Solve logarithmic equation $ 3^{\log_3^2x} + x^{\log_3x}=162$ Find $x$ from logarithmic equation $$ 3^{\log_3^2x} + x^{\log_3x}=162$$
I tried solving this, with basic logarithmic laws, changing base, etc., but with no result, then I went to wolframalpha and it says that its alternate form is:
$$2e^{\frac{\log^2x}{\log3}} = 162$$
But I don't know how it came to this result, can you help me guys?
 A: $3^{\log^2_3 x} = (3^{\log_3 x})^{\log_3 x} = x^{\log_3 x}$
A: The following is how WolframAlpha simplified it:
$$\begin{align}
162&=3^{\log_3^2x} + x^{\log_3x}
\\&=3^{\log_3x\log_3x} + x^{\log_3x}
\\&=\left(3^{\log_3x}\right)^{\log_3x} + x^{\log_3x}
\\&=x^{\log_3x} + x^{\log_3x}
\\&=2x^{\log_3x}
\\&=2\left(e^{\log x}\right)^{\log_3x}
\\&=2e^{\log x\log_3x}
\\&=2e^{\log x\frac{\log x}{\log 3}}
\\&=2e^{\frac{\log^2 x}{\log3}}
\end{align}$$
However, this is probably not the optimal process if you want to solve the problem; leaving things in terms of $\log_3x$ is helpful.

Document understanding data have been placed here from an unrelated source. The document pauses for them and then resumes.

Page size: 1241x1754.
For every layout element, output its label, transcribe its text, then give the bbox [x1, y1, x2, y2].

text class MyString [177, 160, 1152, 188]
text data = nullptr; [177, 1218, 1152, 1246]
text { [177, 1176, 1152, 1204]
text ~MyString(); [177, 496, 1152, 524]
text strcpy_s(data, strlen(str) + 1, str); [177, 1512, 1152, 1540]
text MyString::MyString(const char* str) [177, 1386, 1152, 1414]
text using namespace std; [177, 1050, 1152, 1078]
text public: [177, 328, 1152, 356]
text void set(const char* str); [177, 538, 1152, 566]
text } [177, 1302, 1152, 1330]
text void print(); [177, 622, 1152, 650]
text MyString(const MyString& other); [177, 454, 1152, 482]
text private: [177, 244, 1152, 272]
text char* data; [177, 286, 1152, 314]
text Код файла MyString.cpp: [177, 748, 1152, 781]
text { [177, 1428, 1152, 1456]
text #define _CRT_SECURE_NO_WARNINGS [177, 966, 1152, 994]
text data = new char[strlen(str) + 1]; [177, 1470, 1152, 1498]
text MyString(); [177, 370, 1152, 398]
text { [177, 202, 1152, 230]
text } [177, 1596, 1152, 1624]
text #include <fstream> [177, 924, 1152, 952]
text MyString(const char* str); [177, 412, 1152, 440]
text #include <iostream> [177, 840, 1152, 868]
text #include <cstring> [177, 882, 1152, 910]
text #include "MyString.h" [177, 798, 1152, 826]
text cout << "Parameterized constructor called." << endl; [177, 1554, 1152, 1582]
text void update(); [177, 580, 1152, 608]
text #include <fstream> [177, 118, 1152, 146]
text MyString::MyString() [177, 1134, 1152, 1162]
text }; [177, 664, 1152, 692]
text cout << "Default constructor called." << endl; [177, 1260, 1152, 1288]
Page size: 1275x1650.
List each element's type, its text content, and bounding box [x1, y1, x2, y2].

A: Since $a^{\log_a M}=M$ we have $x^{\log_3 x}+x^{\log_3 x}=2x^{\log_3 x}=162=2*3^4$.
Hence taking logarithms in base $3$ we have $(\log_3 x)^2=4$ so $(\log_3 x)=2$ (for positives) and $x=9$. Taking negatives we get $x=\frac 19$. There are two solutions.

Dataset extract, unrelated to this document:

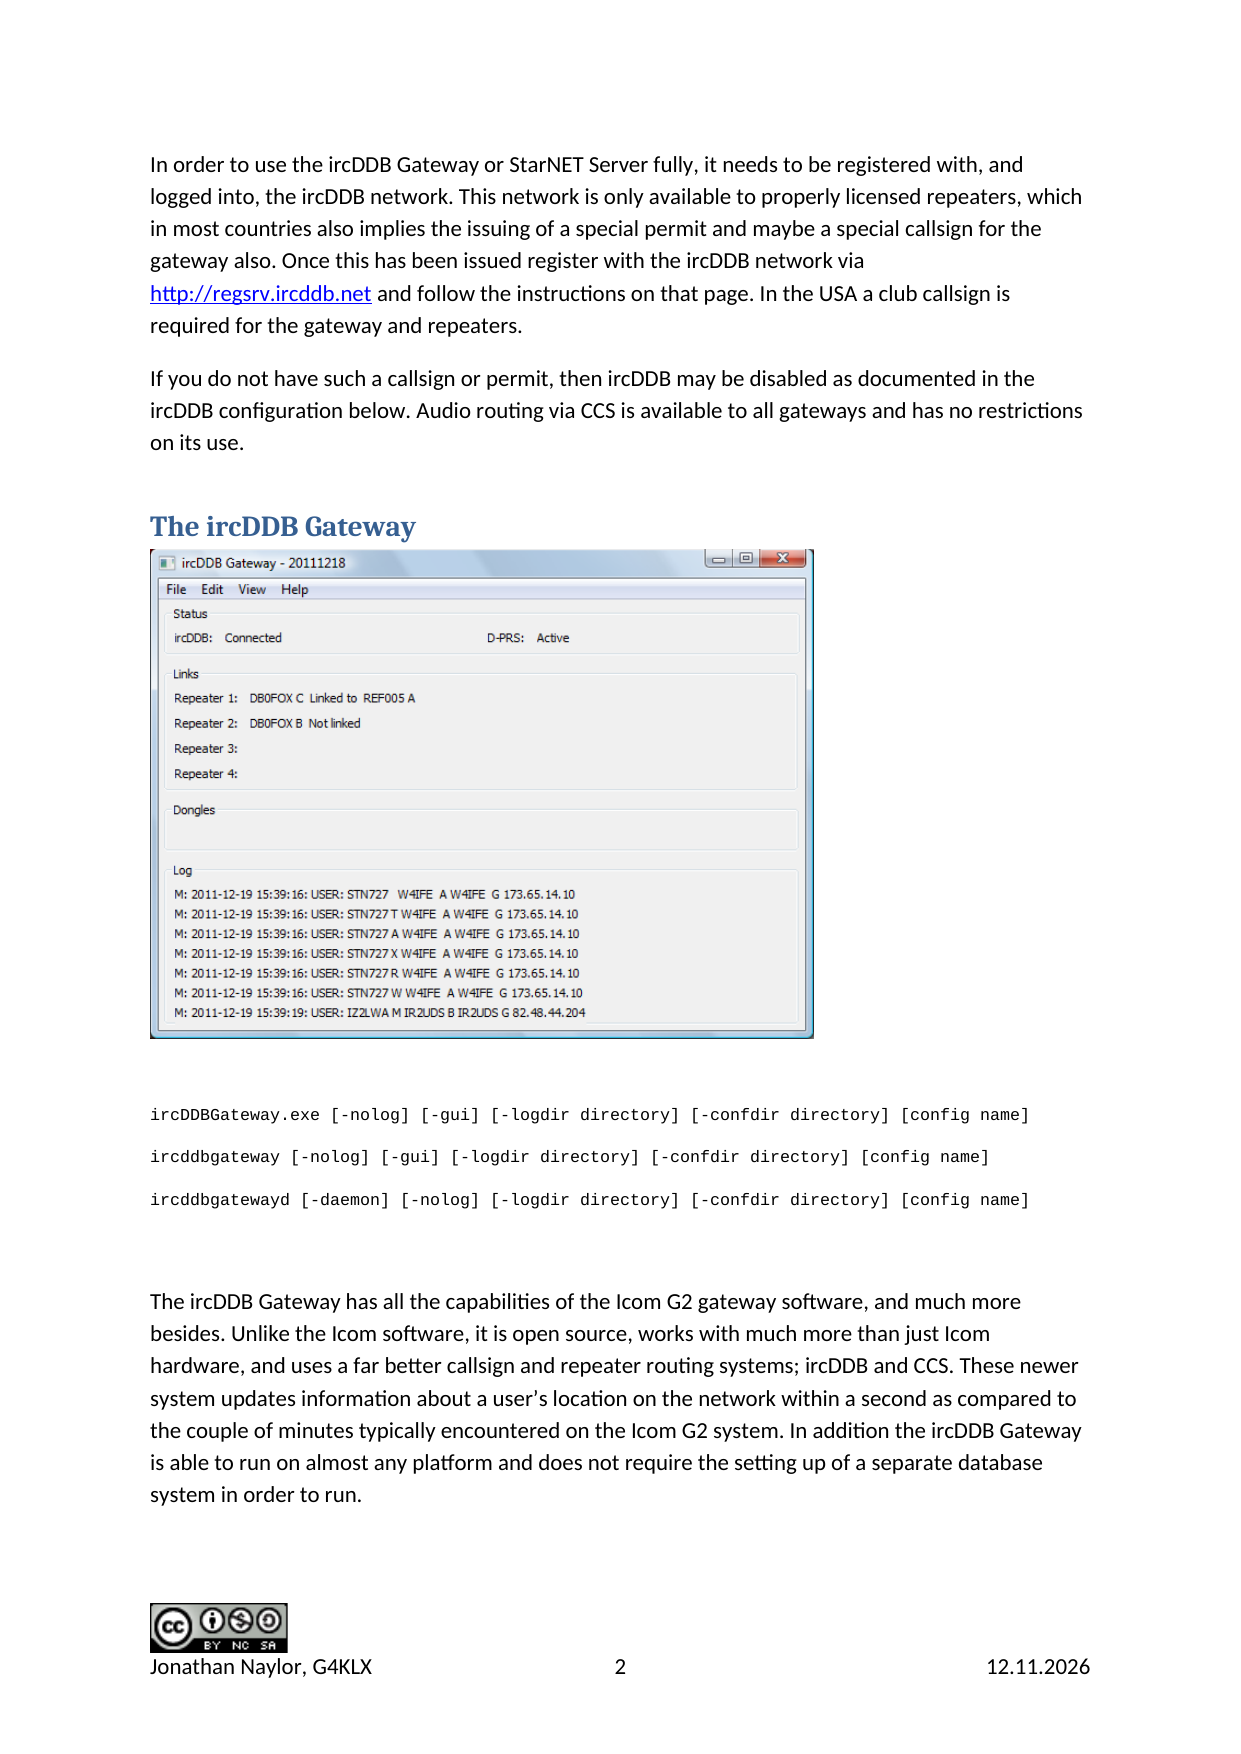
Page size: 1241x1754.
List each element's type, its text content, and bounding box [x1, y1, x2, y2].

A: All those $\log_3$'s make me want to think about what happens when $x$ is a power of $3$. 
$$
\begin{align}
3^{\log_3^23^k}+\left(3^k\right)^{\log_33^k}&=162\\
3^{k^2}+3^{k^2}&=162\\
3^{k^2}&=81\\
k^2&=4\\
k&=\pm2\\
x&=3^2\text{ or }3^{-2}
\end{align}$$
(Any positive $x$ can be written as $3^k$, and negative $x$ clearly can't be solutions since the LHS makes no sense for negative $x$.)
A: Introduce a new variable $y$ with $y=\log_3 x$.  
Then, we have $3^{y} = x \implies 3^{\log_3^2 x}=3^{y^2},\,\,\text{and}\,\,  x^{\log_3 x}=(3^{y})^{y}=3^{y^2}$.
Putting it together we have
$$3^{\log^2_3x}+x^{\log_3 x}=162\implies 2\times 3^{y^2}=162\implies y=\pm 2 \implies x=3^{\pm 2}$$